DEMONS! MONSTERS! LIZARDS AND EX-LOVERS!

djw  ·  4238 days ago  ·  link  ·  

what I like about this submission is that it gets farther away from the prevailing metaphor of the corner store. the first stanza explores it, and afterward the poem goes in a different direction. I think it's a "less is more" kind of thing, where the metaphor from the prompt is a strong one, but spending too much time pointing to it makes it lose some of its effect.

one thing I wasn't sure about, if you don't mind me saying, is why the line lengths and constructions change after the second stanza. they lengthen and become full sentences instead of shorter phrases, which alters the rhythm and flow. I found it a little jarring, but I'm obsessive about line lengths so I may not speak for everyone.

anyway, I just wanted to throw my two cents in. the poem also ends on a really good note.

lil  ·  4227 days ago  ·  link  ·  

hi djw, I just saw your comment now about line lengths. The hubski program did something to my line lengths and original stanza divisions - I still can't get it to handle the spacing the way I'd like and I have no time to fix it. The program seems to have changed other people's line lengths as well. Next writing prompt, I'll have a Poet Alert - and suggest people check their poem a week later and see what it looks like. I appreciate your comments.

thenewgreen  ·  4227 days ago  ·  link  ·  

mk, check this out. We all had our submissions posted with line breaks and it appeared as such at first. It seems an update must have shifted them to a paragraph format. Odd looking poetry. Any way to ensure this will not happen moving forward?

mk  ·  4227 days ago  ·  link  ·  

I know what caused it. I'll fix it soon. Pretty I'll ATM. :/

lil  ·  4224 days ago  ·  link  ·  

Thanks! Floatbox seems to know how to keep his verse intact. Maybe he cut and pasted it from another file. Time for a new writing prompt anyway.

Floatbox  ·  4224 days ago  ·  link  ·  

I noticed the formatting problem as well. You can go back in editing and put four spaces before each line to get the effect fancy courier effect. That trick works in reddit too!
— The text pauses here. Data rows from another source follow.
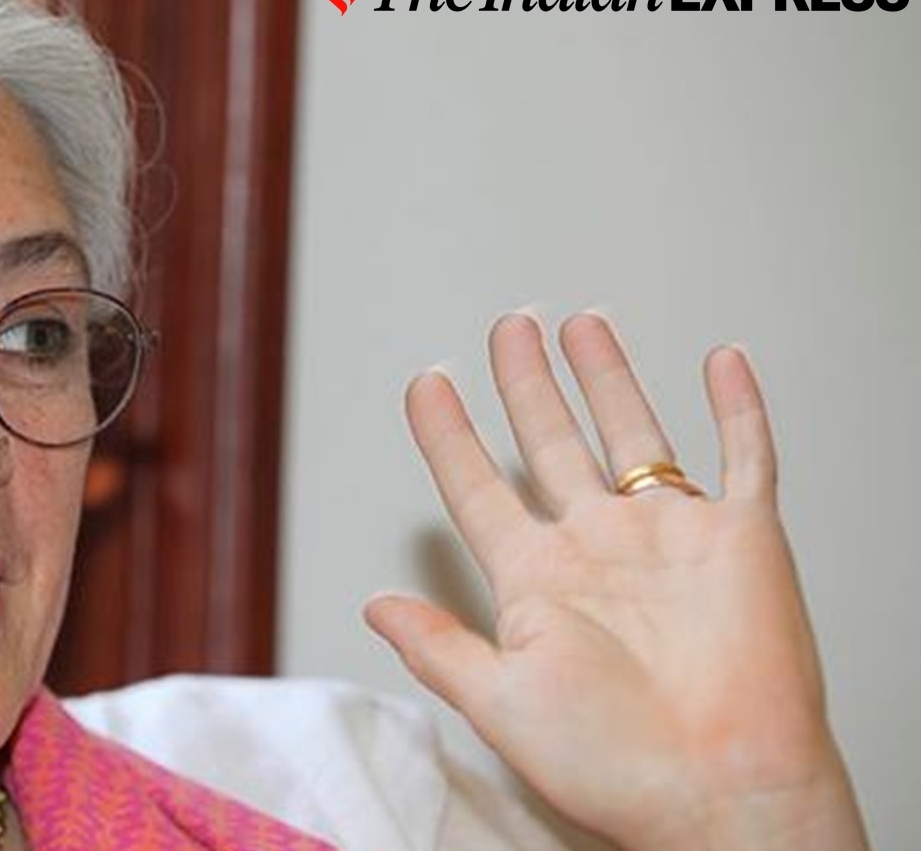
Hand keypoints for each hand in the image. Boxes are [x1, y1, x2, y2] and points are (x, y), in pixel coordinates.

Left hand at [366, 312, 867, 849]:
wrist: (721, 791)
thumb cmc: (613, 764)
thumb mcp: (499, 701)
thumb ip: (437, 647)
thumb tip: (373, 606)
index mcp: (538, 582)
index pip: (477, 488)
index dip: (446, 435)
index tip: (424, 386)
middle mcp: (599, 549)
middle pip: (552, 442)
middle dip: (527, 383)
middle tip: (508, 328)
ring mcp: (670, 538)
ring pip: (634, 433)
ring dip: (608, 377)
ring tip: (579, 326)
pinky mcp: (743, 540)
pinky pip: (745, 457)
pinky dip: (738, 408)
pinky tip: (721, 361)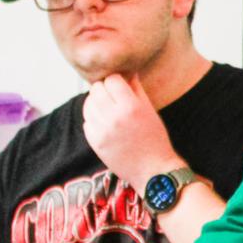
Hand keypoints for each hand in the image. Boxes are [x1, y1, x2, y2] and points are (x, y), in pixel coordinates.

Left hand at [83, 72, 177, 190]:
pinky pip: (87, 121)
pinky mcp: (95, 142)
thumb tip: (127, 71)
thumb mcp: (150, 111)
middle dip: (104, 90)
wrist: (153, 171)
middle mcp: (115, 117)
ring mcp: (103, 131)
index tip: (121, 87)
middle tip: (113, 97)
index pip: (112, 79)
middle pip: (96, 89)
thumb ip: (136, 89)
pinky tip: (105, 124)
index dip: (116, 81)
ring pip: (88, 104)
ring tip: (108, 110)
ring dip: (96, 103)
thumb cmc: (155, 139)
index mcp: (132, 107)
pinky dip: (94, 119)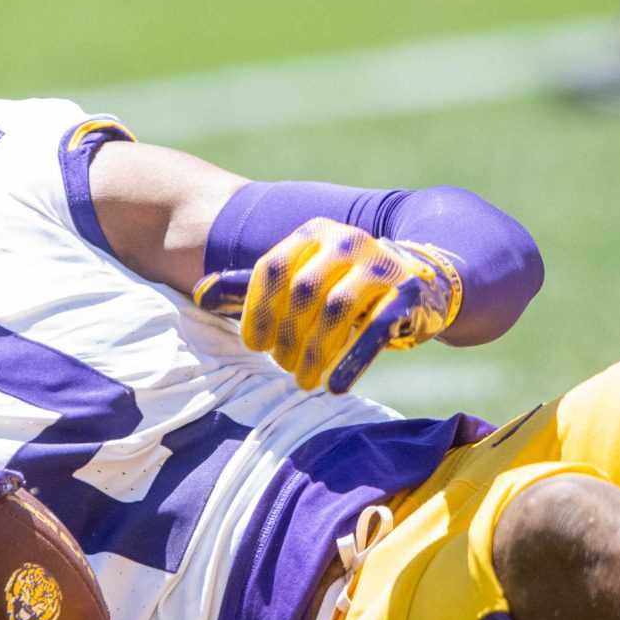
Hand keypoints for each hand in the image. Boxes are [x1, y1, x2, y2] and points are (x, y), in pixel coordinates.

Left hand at [192, 217, 463, 392]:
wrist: (421, 282)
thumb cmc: (344, 285)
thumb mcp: (299, 278)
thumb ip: (251, 285)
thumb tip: (199, 293)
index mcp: (314, 233)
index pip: (273, 268)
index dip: (256, 310)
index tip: (252, 346)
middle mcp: (347, 241)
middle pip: (303, 292)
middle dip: (287, 336)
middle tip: (281, 367)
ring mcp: (380, 265)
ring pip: (337, 310)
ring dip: (315, 352)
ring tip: (304, 380)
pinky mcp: (407, 295)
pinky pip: (376, 330)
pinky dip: (353, 361)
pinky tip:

lil  ·  4227 days ago  ·  link  ·  

    mk, check this out
the capital letters in the middle of TNG's lines and sirwfc718 is a hint to where the lines originally ended. BLOB_CASTLE's poem has also lost it's original structure. I don't recall what wrenauld's poem looked like originally. I looked back at the past work submitted to past #todayswritingprompt and all my lines were turned into paragraphs... but not everyone's. I'll start a new one soon and see if it stays stable.
thenewgreen  ·  4238 days ago  ·  link  ·  

I'm no poet, just enjoy stringing words together and creating some imagery. I suppose I changed the line lengths in order to show a shift in style, it becomes an interaction at that point with actual dialog.

Thanks for the feedback, glad someone read it. BTW, I actually started the poem thinking that "Heaven" could have literally been the name of the store. She could be the owner of the closed store waiting for some good news.